_What is needed_
Below are records; transcribe only the line with "ikan pemaparan terkait" and those after it, through the last line, without any change.

* * * * * * *

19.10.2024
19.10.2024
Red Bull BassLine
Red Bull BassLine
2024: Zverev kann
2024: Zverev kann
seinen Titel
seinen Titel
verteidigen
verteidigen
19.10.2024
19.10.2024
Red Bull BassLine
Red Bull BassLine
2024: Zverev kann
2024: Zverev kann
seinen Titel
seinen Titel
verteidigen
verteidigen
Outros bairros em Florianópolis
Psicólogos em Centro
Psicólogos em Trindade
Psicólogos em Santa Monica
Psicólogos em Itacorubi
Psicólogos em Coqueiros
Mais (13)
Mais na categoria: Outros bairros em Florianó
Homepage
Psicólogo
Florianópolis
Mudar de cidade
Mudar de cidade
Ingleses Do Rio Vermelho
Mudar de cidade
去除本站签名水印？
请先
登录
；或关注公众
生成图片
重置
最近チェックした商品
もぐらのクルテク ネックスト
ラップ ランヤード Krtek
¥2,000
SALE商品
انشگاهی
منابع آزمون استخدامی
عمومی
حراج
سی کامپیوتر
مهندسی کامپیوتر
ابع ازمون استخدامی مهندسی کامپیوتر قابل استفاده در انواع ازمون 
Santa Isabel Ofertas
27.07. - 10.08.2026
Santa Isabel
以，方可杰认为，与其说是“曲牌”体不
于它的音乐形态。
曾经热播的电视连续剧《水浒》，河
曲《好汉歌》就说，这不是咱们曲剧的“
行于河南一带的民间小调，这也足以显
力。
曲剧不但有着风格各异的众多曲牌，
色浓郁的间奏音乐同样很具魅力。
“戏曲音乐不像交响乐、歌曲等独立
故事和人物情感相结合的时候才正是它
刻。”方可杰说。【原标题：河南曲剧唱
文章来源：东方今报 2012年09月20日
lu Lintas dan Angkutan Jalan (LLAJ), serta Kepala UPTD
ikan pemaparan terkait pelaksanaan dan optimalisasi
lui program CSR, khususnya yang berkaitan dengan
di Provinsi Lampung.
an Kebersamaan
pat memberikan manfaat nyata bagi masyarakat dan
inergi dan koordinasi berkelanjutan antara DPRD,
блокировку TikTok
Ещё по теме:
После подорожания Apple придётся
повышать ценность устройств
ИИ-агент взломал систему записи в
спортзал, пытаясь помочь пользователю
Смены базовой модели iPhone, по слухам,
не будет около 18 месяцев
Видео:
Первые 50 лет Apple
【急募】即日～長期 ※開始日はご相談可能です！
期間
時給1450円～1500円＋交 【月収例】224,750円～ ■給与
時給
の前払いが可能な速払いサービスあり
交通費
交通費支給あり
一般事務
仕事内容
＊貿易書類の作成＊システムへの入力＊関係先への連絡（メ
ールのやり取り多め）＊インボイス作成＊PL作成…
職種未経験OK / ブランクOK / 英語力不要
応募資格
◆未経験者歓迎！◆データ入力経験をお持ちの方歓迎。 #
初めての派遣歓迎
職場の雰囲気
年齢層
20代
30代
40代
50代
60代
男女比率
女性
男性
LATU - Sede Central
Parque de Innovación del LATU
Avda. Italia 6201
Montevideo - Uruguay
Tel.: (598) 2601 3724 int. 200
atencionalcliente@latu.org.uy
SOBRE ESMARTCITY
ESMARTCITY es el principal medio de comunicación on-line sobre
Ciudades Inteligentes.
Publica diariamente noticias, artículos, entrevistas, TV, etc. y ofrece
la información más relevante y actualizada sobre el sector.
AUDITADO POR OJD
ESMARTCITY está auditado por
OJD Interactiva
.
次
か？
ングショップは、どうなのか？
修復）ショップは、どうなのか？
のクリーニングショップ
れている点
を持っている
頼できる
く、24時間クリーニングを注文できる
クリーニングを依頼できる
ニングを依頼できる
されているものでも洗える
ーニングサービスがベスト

* * * * * * *

_Output_
ikan pemaparan terkait pelaksanaan dan optimalisasi
lui program CSR, khususnya yang berkaitan dengan
di Provinsi Lampung.
an Kebersamaan
pat memberikan manfaat nyata bagi masyarakat dan
inergi dan koordinasi berkelanjutan antara DPRD,
блокировку TikTok
Ещё по теме:
После подорожания Apple придётся
повышать ценность устройств
ИИ-агент взломал систему записи в
спортзал, пытаясь помочь пользователю
Смены базовой модели iPhone, по слухам,
не будет около 18 месяцев
Видео:
Первые 50 лет Apple
【急募】即日～長期 ※開始日はご相談可能です！
期間
時給1450円～1500円＋交 【月収例】224,750円～ ■給与
時給
の前払いが可能な速払いサービスあり
交通費
交通費支給あり
一般事務
仕事内容
＊貿易書類の作成＊システムへの入力＊関係先への連絡（メ
ールのやり取り多め）＊インボイス作成＊PL作成…
職種未経験OK / ブランクOK / 英語力不要
応募資格
◆未経験者歓迎！◆データ入力経験をお持ちの方歓迎。 #
初めての派遣歓迎
職場の雰囲気
年齢層
20代
30代
40代
50代
60代
男女比率
女性
男性
LATU - Sede Central
Parque de Innovación del LATU
Avda. Italia 6201
Montevideo - Uruguay
Tel.: (598) 2601 3724 int. 200
atencionalcliente@latu.org.uy
SOBRE ESMARTCITY
ESMARTCITY es el principal medio de comunicación on-line sobre
Ciudades Inteligentes.
Publica diariamente noticias, artículos, entrevistas, TV, etc. y ofrece
la información más relevante y actualizada sobre el sector.
AUDITADO POR OJD
ESMARTCITY está auditado por
OJD Interactiva
.
次
か？
ングショップは、どうなのか？
修復）ショップは、どうなのか？
のクリーニングショップ
れている点
を持っている
頼できる
く、24時間クリーニングを注文できる
クリーニングを依頼できる
ニングを依頼できる
されているものでも洗える
ーニングサービスがベスト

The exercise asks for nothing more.